Il y a une seule Église qui, par sa fécondité toujours croissante, embrasse une multitude toujours plus ample. Le soleil envoie beaucoup de rayons, mais sa source lumineuse est unique ; l’arbre se divise en beaucoup de branches, mais il n’a qu’un tronc vigoureusement appuyé sur des racines tenaces ; d’une source découlent bien des ruisseaux ; cette multiplicité ne s’épanche, semble-t-il, que grâce à la surabondance de ses eaux, et pourtant tout se ramène à une origine unique. Séparez un rayon solaire de la masse du soleil, l’unité de la lumière ne comporte pas un tel fractionnement. Arrachez une branche à un arbre : le rameau brisé ne pourra plus germer. Coupez un ruisseau de la source, l’élément tronqué tarit.

Il en va de même de l’Église du Seigneur : elle diffuse dans l’univers entier les rayons de sa lumière, mais une est la lumière qui se répand ainsi partout, l’unité du corps ne se morcelle pas. Elle étend sur toute la terre ses rameaux d’une puissante vitalité, elle épanche au loin ses eaux surabondantes. Il n’y a cependant qu’une seule source, qu’une seule origine, qu’une seule mère.

Le sacrement de l’unité, ce lien d’une concorde indissolublement cohérente, nous est représenté dans l’Évangile par cette tunique de notre Seigneur Jésus Christ, laquelle n’est point divisée ni déchirée, mais qui, tirée au sort pour savoir qui revêtirait le Christ, arrive intacte à celui qui en devient le maître, sans qu’elle ait été abîmée ni découpée. Le peuple du Christ, lui non plus, ne peut être divisé. Et sa tunique, une, d’une seule pièce, d’un seul tissu, figure la concorde si cohérente de notre peuple, à nous autres qui avons revêtu le Christ.

Indivisible est l’unité ; un corps ne peut perdre sa cohésion ni être mis en pièces, ses entrailles déchirées et dispersées et dispersées en morceaux. Tout ce qui s’éloigne du centre de la vie ne saurait vivre et respirer à part, il perd la substance de son salut.

Saint Cyprien (v. 200-258)

 

 

 

« Quand viendra le Défenseur, l’Esprit de vérité, il rendra témoignage en ma faveur. »

lundi 15 mai 2023

C’est grâce à l’appui du Saint Esprit que l’Église s’accroît. Il est l’âme de cette Église. C’est lui qui explique aux fidèles le sens profond de l’enseignement de Jésus et son mystère. Il est celui qui, aujourd’hui comme aux débuts de l’Église, agit en chaque évangélisateur qui se laisse posséder et conduire par lui, et met dans sa bouche les mots qu’il ne pourrait trouver seul, tout en prédisposant aussi l’âme de celui qui écoute pour le rendre ouvert et accueillant à la Bonne Nouvelle et au Règne annoncé.

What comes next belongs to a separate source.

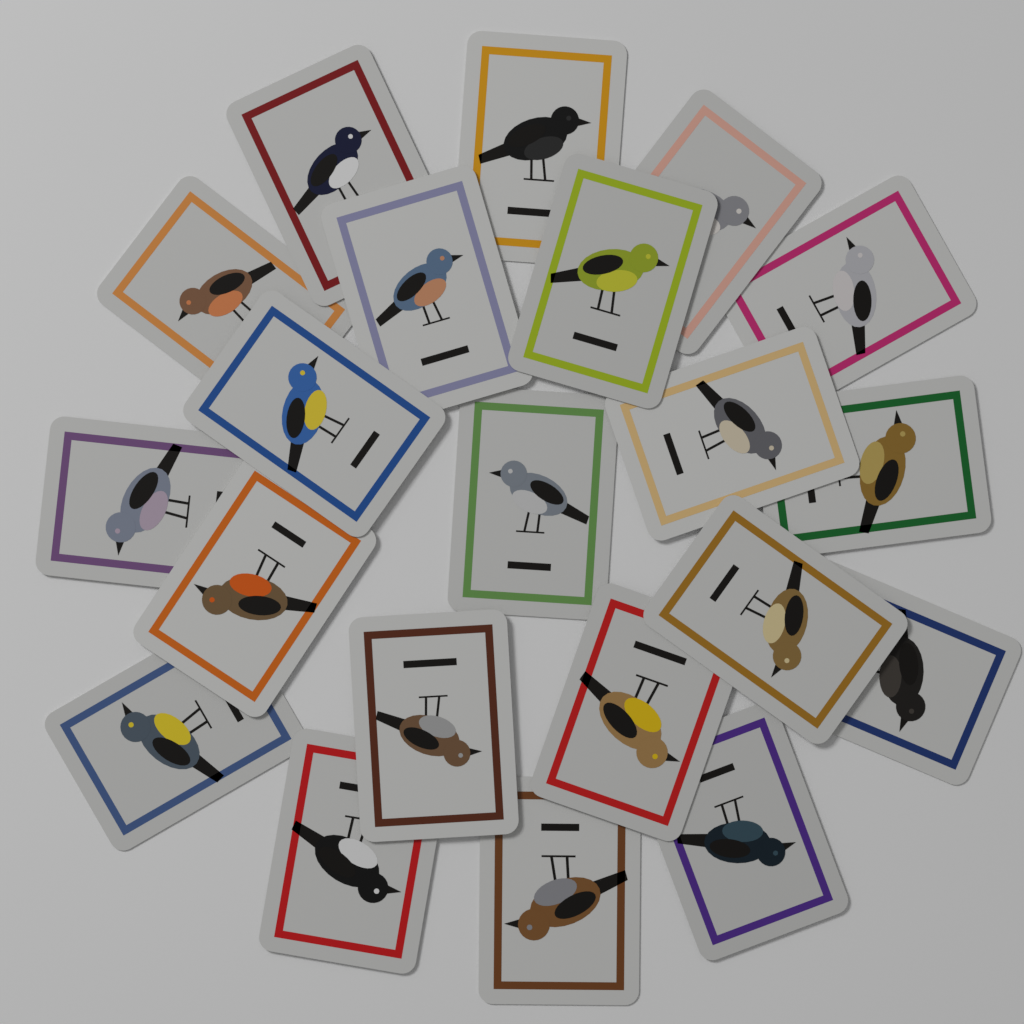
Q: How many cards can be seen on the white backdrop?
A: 21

Les techniques d’évangélisation sont bonnes mais les plus perfectionnées ne sauraient remplacer l’action discrète de l’Esprit. La préparation la plus raffinée de l’évangélisateur n’opère rien sans lui. Sans lui, la dialectique la plus convaincante est impuissante sur l’esprit des hommes. Sans lui, les schémas sociologiques ou psychologiques les plus élaborés se révèlent vite dépourvus de valeur.

Nous vivons dans l’Église un moment privilégié de l’Esprit. On cherche partout à le connaître mieux, tel que l’Écriture le révèle. On est heureux de se mettre sous sa mouvance. On s’assemble autour de lui. On veut se laisser conduire par lui. Or, si l’Esprit de Dieu a une place éminente dans toute la vie de l’Église, c’est dans la mission évangélisatrice de celle-ci qu’il agit le plus. Ce n’est pas par hasard que le grand départ de l’évangélisation a eu lieu le matin de Pentecôte, sous le souffle de l’Esprit.

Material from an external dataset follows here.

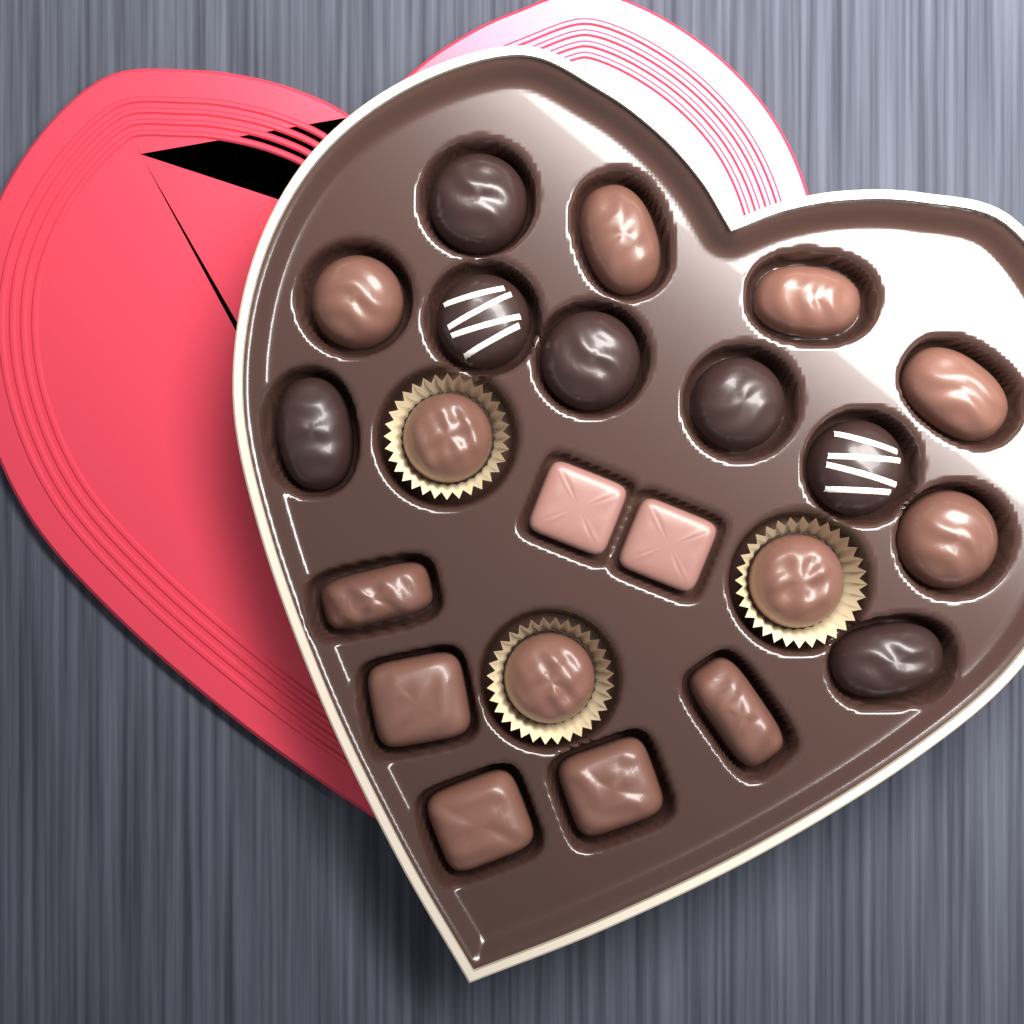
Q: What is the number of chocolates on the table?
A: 22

On peut dire que l’Esprit Saint est l’agent principal de l’évangélisation… Mais l’on peut dire également qu’il est le terme de l’évangélisation : lui seul suscite la nouvelle création, l’humanité nouvelle à laquelle l’évangélisation doit aboutir, avec l’unité dans la diversité que l’évangélisation voudrait provoquer dans la communauté chrétienne. A travers lui l’Évangile pénètre au cœur du monde car c’est lui qui fait discerner les signes des temps — signes de Dieu — que l’évangélisation découvre et met en valeur à l’intérieur de l’histoire.